• Task to complete: Leave out the pictures and repeat the entries below verbatim.

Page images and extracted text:
—————
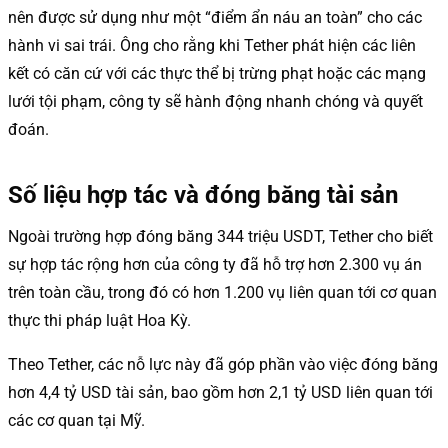
nên được sử dụng như một “điểm ẩn náu an toàn” cho các
hành vi sai trái. Ông cho rằng khi Tether phát hiện các liên
kết có căn cứ với các thực thể bị trừng phạt hoặc các mạng
lưới tội phạm, công ty sẽ hành động nhanh chóng và quyết
đoán.
Số liệu hợp tác và đóng băng tài sản
Ngoài trường hợp đóng băng 344 triệu USDT, Tether cho biết
sự hợp tác rộng hơn của công ty đã hỗ trợ hơn 2.300 vụ án
trên toàn cầu, trong đó có hơn 1.200 vụ liên quan tới cơ quan
thực thi pháp luật Hoa Kỳ.
Theo Tether, các nỗ lực này đã góp phần vào việc đóng băng
hơn 4,4 tỷ USD tài sản, bao gồm hơn 2,1 tỷ USD liên quan tới
các cơ quan tại Mỹ.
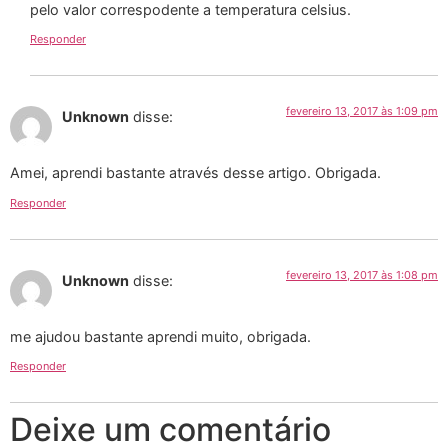
pelo valor correspodente a temperatura celsius.
Responder
fevereiro 13, 2017 às 1:09 pm
Unknown
disse:
Amei, aprendi bastante através desse artigo. Obrigada.
Responder
fevereiro 13, 2017 às 1:08 pm
Unknown
disse:
me ajudou bastante aprendi muito, obrigada.
Responder
Deixe um comentário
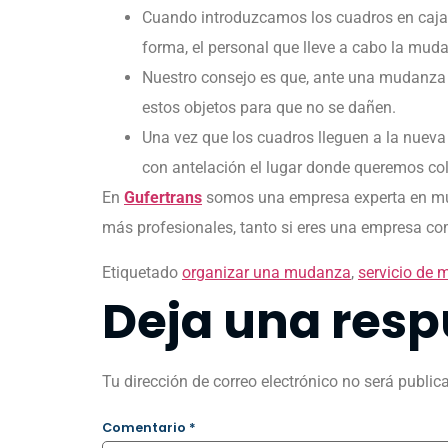
Cuando introduzcamos los cuadros en cajas, 
forma, el personal que lleve a cabo la mud
Nuestro consejo es que, ante una mudanza 
estos objetos para que no se dañen.
Una vez que los cuadros lleguen a la nueva
con antelación el lugar donde queremos col
En
Gufertrans
somos una empresa experta en m
más profesionales, tanto si eres una empresa como
Etiquetado
organizar una mudanza
,
servicio de
Deja una resp
Tu dirección de correo electrónico no será public
Comentario
*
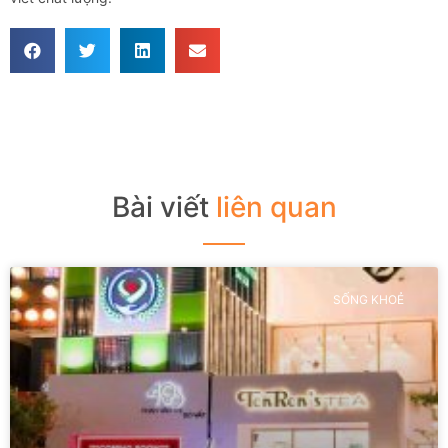
Bài viết
liên quan
SỐNG KHOẺ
—————
• Task response:
nên được sử dụng như một “điểm ẩn náu an toàn” cho các
hành vi sai trái. Ông cho rằng khi Tether phát hiện các liên
kết có căn cứ với các thực thể bị trừng phạt hoặc các mạng
lưới tội phạm, công ty sẽ hành động nhanh chóng và quyết
đoán.
Số liệu hợp tác và đóng băng tài sản
Ngoài trường hợp đóng băng 344 triệu USDT, Tether cho biết
sự hợp tác rộng hơn của công ty đã hỗ trợ hơn 2.300 vụ án
trên toàn cầu, trong đó có hơn 1.200 vụ liên quan tới cơ quan
thực thi pháp luật Hoa Kỳ.
Theo Tether, các nỗ lực này đã góp phần vào việc đóng băng
hơn 4,4 tỷ USD tài sản, bao gồm hơn 2,1 tỷ USD liên quan tới
các cơ quan tại Mỹ.
pelo valor correspodente a temperatura celsius.
Responder
fevereiro 13, 2017 às 1:09 pm
Unknown
disse:
Amei, aprendi bastante através desse artigo. Obrigada.
Responder
fevereiro 13, 2017 às 1:08 pm
Unknown
disse:
me ajudou bastante aprendi muito, obrigada.
Responder
Deixe um comentário
Cuando introduzcamos los cuadros en cajas, 
forma, el personal que lleve a cabo la mud
Nuestro consejo es que, ante una mudanza 
estos objetos para que no se dañen.
Una vez que los cuadros lleguen a la nueva
con antelación el lugar donde queremos col
En
Gufertrans
somos una empresa experta en m
más profesionales, tanto si eres una empresa como
Etiquetado
organizar una mudanza
,
servicio de
Deja una resp
Tu dirección de correo electrónico no será public
Comentario
*
Bài viết
liên quan
SỐNG KHOẺ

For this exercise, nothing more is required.